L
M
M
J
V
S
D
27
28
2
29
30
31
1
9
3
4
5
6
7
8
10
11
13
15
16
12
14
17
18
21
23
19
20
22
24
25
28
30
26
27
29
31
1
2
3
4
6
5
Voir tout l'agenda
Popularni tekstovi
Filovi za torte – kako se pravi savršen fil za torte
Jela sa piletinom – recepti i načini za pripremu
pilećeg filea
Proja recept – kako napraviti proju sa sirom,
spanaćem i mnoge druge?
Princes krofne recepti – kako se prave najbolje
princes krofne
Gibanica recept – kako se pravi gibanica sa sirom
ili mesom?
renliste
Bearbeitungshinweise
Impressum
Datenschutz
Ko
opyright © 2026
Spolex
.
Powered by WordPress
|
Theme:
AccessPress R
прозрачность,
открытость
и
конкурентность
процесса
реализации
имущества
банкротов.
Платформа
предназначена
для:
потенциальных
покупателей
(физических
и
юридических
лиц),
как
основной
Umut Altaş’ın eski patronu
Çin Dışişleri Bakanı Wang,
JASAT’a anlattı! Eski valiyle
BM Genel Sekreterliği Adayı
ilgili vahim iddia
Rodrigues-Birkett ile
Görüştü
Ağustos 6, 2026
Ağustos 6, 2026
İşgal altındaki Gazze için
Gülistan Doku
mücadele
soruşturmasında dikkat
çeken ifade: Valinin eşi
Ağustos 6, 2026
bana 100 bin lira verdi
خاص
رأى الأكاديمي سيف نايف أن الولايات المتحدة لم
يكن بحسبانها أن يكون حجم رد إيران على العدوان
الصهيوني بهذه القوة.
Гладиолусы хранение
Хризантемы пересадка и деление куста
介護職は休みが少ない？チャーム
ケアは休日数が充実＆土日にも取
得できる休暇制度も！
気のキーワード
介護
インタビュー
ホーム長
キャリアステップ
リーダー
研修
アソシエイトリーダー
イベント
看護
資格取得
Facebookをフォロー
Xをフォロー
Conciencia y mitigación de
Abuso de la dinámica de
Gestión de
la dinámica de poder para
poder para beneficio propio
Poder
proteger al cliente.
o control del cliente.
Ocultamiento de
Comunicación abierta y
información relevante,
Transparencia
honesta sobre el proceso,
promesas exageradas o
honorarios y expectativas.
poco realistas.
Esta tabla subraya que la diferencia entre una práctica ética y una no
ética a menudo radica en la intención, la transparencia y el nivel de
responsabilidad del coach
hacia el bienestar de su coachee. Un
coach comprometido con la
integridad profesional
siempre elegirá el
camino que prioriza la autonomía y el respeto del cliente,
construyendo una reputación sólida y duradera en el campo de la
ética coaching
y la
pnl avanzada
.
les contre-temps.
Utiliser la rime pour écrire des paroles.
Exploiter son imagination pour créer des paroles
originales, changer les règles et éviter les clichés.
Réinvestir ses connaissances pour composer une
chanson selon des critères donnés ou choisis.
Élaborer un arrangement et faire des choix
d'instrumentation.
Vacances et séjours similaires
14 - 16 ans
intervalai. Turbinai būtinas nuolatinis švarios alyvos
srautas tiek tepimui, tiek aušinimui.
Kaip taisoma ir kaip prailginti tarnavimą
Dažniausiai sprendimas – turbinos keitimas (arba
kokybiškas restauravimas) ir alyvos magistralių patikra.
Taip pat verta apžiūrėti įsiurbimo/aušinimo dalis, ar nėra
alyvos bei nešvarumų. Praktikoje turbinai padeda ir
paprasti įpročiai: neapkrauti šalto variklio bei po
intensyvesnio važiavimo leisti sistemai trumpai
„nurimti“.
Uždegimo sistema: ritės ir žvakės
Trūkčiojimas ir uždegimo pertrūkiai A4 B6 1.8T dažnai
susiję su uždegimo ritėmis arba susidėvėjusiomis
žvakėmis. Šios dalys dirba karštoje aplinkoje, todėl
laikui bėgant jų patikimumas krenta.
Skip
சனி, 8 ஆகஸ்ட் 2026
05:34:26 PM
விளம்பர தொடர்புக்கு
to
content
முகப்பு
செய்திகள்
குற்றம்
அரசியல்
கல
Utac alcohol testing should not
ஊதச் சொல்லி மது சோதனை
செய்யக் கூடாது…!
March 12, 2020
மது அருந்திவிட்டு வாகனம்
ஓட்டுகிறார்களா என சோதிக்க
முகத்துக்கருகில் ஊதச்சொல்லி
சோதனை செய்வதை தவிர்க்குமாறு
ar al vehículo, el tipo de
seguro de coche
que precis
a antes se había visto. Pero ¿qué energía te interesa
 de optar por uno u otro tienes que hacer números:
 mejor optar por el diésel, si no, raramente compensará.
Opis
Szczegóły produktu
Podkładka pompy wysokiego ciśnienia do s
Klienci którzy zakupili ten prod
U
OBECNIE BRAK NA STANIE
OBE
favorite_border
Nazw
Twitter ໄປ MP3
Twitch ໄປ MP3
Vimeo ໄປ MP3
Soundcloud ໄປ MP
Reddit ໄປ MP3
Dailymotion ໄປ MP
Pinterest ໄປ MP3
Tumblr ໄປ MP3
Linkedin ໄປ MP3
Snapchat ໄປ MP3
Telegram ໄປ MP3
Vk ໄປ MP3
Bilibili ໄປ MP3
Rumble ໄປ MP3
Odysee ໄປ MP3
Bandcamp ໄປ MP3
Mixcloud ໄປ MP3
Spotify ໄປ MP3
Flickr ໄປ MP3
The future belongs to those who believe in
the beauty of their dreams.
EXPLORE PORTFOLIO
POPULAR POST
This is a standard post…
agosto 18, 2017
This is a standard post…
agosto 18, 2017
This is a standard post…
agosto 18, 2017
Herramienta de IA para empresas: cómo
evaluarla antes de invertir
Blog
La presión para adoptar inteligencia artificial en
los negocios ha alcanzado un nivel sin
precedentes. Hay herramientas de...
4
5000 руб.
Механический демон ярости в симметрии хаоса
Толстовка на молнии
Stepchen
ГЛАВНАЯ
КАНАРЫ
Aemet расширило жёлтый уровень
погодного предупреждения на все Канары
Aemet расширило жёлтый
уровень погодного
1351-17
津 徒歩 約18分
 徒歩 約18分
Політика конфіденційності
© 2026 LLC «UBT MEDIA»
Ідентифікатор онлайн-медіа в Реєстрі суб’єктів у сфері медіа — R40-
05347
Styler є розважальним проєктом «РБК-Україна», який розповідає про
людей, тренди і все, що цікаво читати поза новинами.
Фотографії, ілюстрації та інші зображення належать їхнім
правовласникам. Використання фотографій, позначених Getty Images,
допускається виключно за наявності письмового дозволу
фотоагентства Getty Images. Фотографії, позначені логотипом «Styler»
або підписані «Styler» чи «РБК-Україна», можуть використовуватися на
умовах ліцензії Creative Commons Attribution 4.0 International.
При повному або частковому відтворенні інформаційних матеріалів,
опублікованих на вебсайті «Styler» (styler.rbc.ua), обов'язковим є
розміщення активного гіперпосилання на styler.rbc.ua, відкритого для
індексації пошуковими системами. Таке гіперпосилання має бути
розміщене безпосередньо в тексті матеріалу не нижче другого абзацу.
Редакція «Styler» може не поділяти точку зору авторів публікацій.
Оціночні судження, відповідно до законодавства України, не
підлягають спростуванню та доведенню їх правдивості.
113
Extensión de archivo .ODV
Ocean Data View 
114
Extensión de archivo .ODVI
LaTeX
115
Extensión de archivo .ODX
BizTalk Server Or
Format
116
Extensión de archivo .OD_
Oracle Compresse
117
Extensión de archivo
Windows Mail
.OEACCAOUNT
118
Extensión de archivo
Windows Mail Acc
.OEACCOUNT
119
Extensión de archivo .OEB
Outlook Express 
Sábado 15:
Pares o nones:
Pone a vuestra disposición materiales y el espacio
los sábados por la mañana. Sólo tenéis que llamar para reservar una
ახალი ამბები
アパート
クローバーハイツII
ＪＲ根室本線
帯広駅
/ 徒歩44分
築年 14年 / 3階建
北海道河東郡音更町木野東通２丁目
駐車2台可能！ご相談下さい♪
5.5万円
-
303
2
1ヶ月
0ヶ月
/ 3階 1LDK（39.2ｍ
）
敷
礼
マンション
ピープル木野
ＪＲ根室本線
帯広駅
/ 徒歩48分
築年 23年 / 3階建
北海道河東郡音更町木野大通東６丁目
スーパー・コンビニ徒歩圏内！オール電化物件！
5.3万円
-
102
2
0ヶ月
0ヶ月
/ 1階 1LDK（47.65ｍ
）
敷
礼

> Task directions
Take the data from its very first line through the line that contains "Jela sa piletinom", and write those lines out again with "agenda" changed to "calendrier" and nothing else altered.

> Response to this task
L
M
M
J
V
S
D
27
28
2
29
30
31
1
9
3
4
5
6
7
8
10
11
13
15
16
12
14
17
18
21
23
19
20
22
24
25
28
30
26
27
29
31
1
2
3
4
6
5
Voir tout l'calendrier
Popularni tekstovi
Filovi za torte – kako se pravi savršen fil za torte
Jela sa piletinom – recepti i načini za pripremu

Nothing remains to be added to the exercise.